4

3K 85 421
                                    

Keyifli okumalar millet ♡.♡
***
Bölüm3 "Aşktan utanmak!"
***

Ertesi gün kapının inatla çalınmasıyla birbirine kenetlenmiş gözlerimi açmaya zorladım. Açılmıyordu zalımlar. Önce bu sesi duymadığımı düşündüm, işe yaramayınca başımı yastık ve yorganın altına tıkıp nefessiz kalarak ölmeyi bile göze aldım. Önünde sonunda anneciğim o kapıyı açacaktı...

Ama açmıyordu...

Annem artık bu zile bir son vermeliydi, neden hala kapıyı açmamıştı ki?

En sonunda pes edip, güneşi karşıma alayım yatakta ters döneyim düşüncesiyle vücudumu harekete geçirdim. Aniden kıçımda ortaya çıkan yanma ve batmayla inledim. Ellerimi yatağın olması gereken yere koydum, ama sert ve soğuk zeminle karşılaşınca yüzüm anında buruştu. Yataktan düşüp kaseyi kırmıştım resmen...

"Kimsen boyun posun devrilsin! Bu saatte ne istiyorsun be!" diye çemkirdim popomun acıyan yerini ovuşturup, açılmayan gözlerimi açmaya çalışırken. Gözlerim gerçekten açılmıyordu yalnız. Dün gece beni uyku tutmayınca haliyle dertlerimi düşünüp durmuştum. Evlilik meselesi başlı başına bir dertti zaten.

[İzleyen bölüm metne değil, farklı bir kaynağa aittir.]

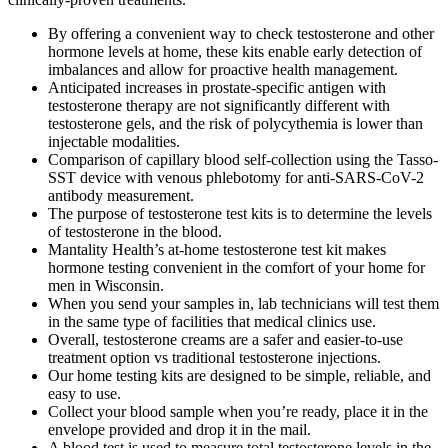
By offering a convenient way to check testosterone and other
hormone levels at home, these kits enable early detection of
imbalances and allow for proactive health management.
Anticipated increases in prostate-specific antigen with
testosterone therapy are not significantly different with
testosterone gels, and the risk of polycythemia is lower than
injectable modalities.
Comparison of capillary blood self-collection using the Tasso-
SST device with venous phlebotomy for anti-SARS-CoV-2
antibody measurement.
The purpose of testosterone test kits is to determine the levels
of testosterone in the blood.
Mantality Health’s at-home testosterone test kit makes
hormone testing convenient in the comfort of your home for
men in Wisconsin.
When you send your samples in, lab technicians will test them
in the same type of facilities that medical clinics use.
Overall, testosterone creams are a safer and easier-to-use
treatment option vs traditional testosterone injections.
Our home testing kits are designed to be simple, reliable, and
easy to use.
Collect your blood sample when you’re ready, place it in the
envelope provided and drop it in the mail.
A blood test is used to measure total testosterone levels in the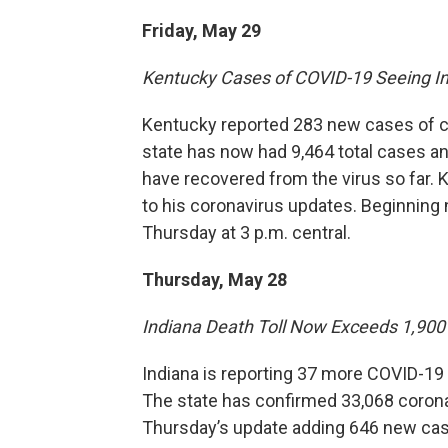
Friday, May 29
Kentucky Cases of COVID-19 Seeing I
Kentucky reported 283 new cases of co
state has now had 9,464 total cases an
have recovered from the virus so far
to his coronavirus updates. Beginning 
Thursday at 3 p.m. central.
Thursday, May 28
Indiana Death Toll Now Exceeds 1,900
Indiana is reporting 37 more COVID-19 d
The state has confirmed 33,068 corona
Thursday’s update adding 646 new case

Göz kapaklarımın kendiliğinden açılmayacağını anlayarak ellerimi kaldırıp gözlerimi parmaklarımla araladım. Çimen yeşili gözlerim aydınlığı karşısına alınca uykusuzluktan yanmaya başladı. Sabahın köründe kapıya dayanan alacaklı kimse uykusunu almışa benziyordu! Başımı çevirip sehpamdaki dijital saate baktım. Anında kendime koca bir yuh çektim. Saat iki olmuştu ve ben hala uyuyordum demek. Az daha uyanmasam bitkisel hayata girecekmişim!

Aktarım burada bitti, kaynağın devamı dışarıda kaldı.